Au premier rang, la vieille Révérende Mère se mit à trembler. Le jeune Atréides avait appelé « cousin » l’Harkonnen. Cela ne pouvait signifier qu’une chose : il connaissait son ascendance, et cela était facile à comprendre puisqu’il était le Kwisatz Haderach. Mais ce simple mot prononcé par Paul lui faisait prendre conscience de la seule chose qui importait pour elle. Ce qui se passait ici pouvait être une catastrophe pour le plan de sélection Bene Gesserit.
Elle avait entrevu ce que Paul avait compris, que Feyd-Rautha pouvait le tuer mais sans être victorieux. Et une autre pensée lui vint, qui submergea presque son esprit. Là, devant elle, deux produits de ce long et coûteux programme de sélection étaient engagés dans un combat où ils pouvaient laisser la vie, l’un comme l’autre. Si tous deux mouraient ici, il ne resterait plus qu’une fille bâtarde de Feyd-Rautha, un bébé, un facteur inconnu, et Alia, cette abomination.

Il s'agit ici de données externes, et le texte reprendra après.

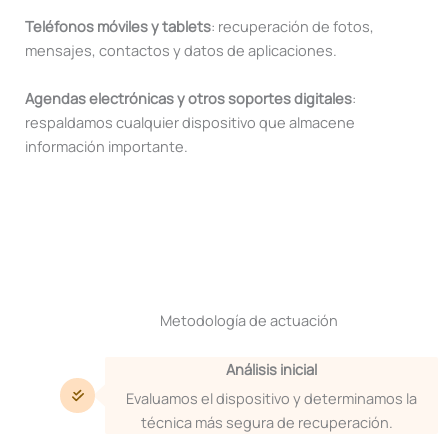
Teléfonos móviles y tablets
: recuperación de fotos,
mensajes, contactos y datos de aplicaciones.
Agendas electrónicas y otros soportes digitales
:
respaldamos cualquier dispositivo que almacene
información importante.
Metodología de actuación
Análisis inicial
Evaluamos el dispositivo y determinamos la
técnica más segura de recuperación.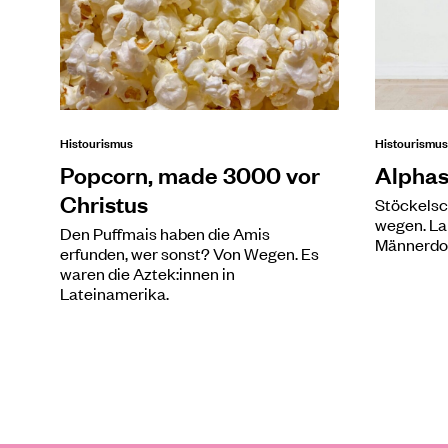
Histourismus
Histourismus
Popcorn, made 3000 vor
Alphas
Christus
Stöckelsc
wegen. La
Den Puffmais haben die Amis
Männerdo
erfunden, wer sonst? Von Wegen. Es
waren die Aztek:innen in
Lateinamerika.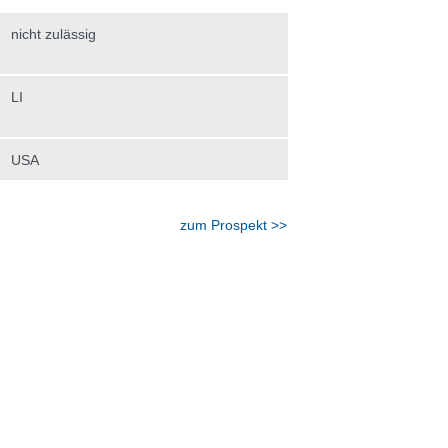
nicht zulässig
LI
USA
zum Prospekt >>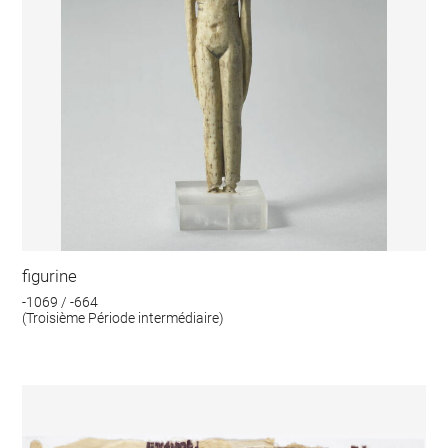
figurine
-1069 / -664
(Troisième Période intermédiaire)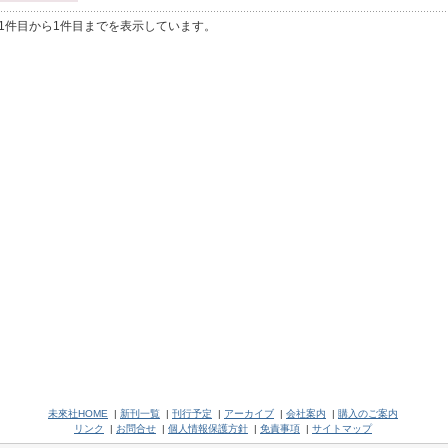
1件目から1件目までを表示しています。
未來社HOME
|
新刊一覧
|
刊行予定
|
アーカイブ
|
会社案内
|
購入のご案内
リンク
|
お問合せ
|
個人情報保護方針
|
免責事項
|
サイトマップ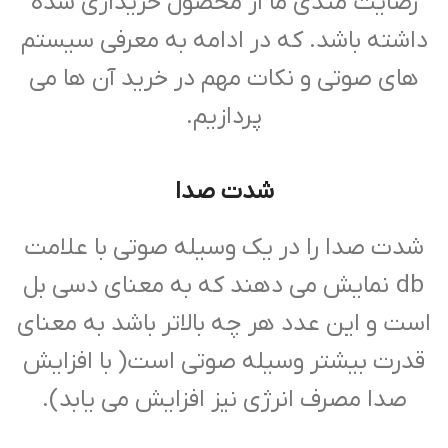
رضایت مندی ما از محصول خریداری شده
داشته باشد. که در ادامه به معرفی سیستم
های صوتی و نکات مهم در خرید آن ها می
پردازیم.
شدت صدا
شدت صدا را در یک وسیله صوتی با علامت
db نمایش می دهند که به معنای دسی بل
است و این عدد هر چه بالاتر باشد به معنای
قدرت بیشتر وسیله صوتی است( با افزایش
صدا مصرف انرژی نیز افزایش می یابد).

« Peut-être que vous ne connaissez que les rites païens, ici, dit Feyd-Rautha. Veux-tu que la Diseuse de Vérité de l’Empereur prépare ton âme au voyage ? »
Paul sourit tout en se portant sur la droite, les muscles tendus, ses sombres pensées repoussées par les impératifs de l’instant.
Feyd-Rautha bondit, feinta de la main droite mais, en un éclair, passa la lame dans sa main gauche.
Paul se déroba facilement et nota la brève hésitation de Feyd-Rautha, due à l’habitude du bouclier. Brève hésitation qui indiquait que Feyd-Rautha, pourtant, n’avait pas toujours combattu avec le bouclier, qu’il avait dû affronter, du moins, des adversaires qui n’en avaient pas.
« Est-ce qu’un Atréides court au lieu de combattre ? » demanda Feyd-Rautha.
Paul s’était remis à tourner en silence. Les paroles d’Idaho lui revinrent : « Durant les premiers instants, étudie. Bien sûr, tu perds ainsi la possibilité d’une victoire rapide, mais l’étude de l’adversaire est une assurance de succès. Prends ton temps. »
« Peut-être crois-tu que cette danse prolonge ta vie de quelques instants, dit Feyd-Rautha. Très bien. » Il s’arrêta, se redressa.
Paul en avait assez vu pour avoir une première approximation. Feyd-Rautha se portait maintenant sur la gauche, offrant sa hanche droite comme si la cotte de maille pouvait protéger tout son flanc. C’était l’attitude d’un homme habitué à combattre avec un bouclier et deux couteaux.
Ou… Paul hésita… ou bien la cote de maille était plus que ce qu’elle semblait être.
L’Harkonnen semblait trop confiant face à un homme dont les troupes, ce même jour, avaient triomphé des Sardaukar.
Feyd-Rautha s’aperçut de l’hésitation de son adversaire et lança : « Pourquoi retarder l’inévitable ? Tu ne fais que m’empêcher de faire valoir mes droits sur cette boule pouilleuse. »
Une aiguille , pensa Paul. Elle est bien dissimulée. Aucune trace sur le corset.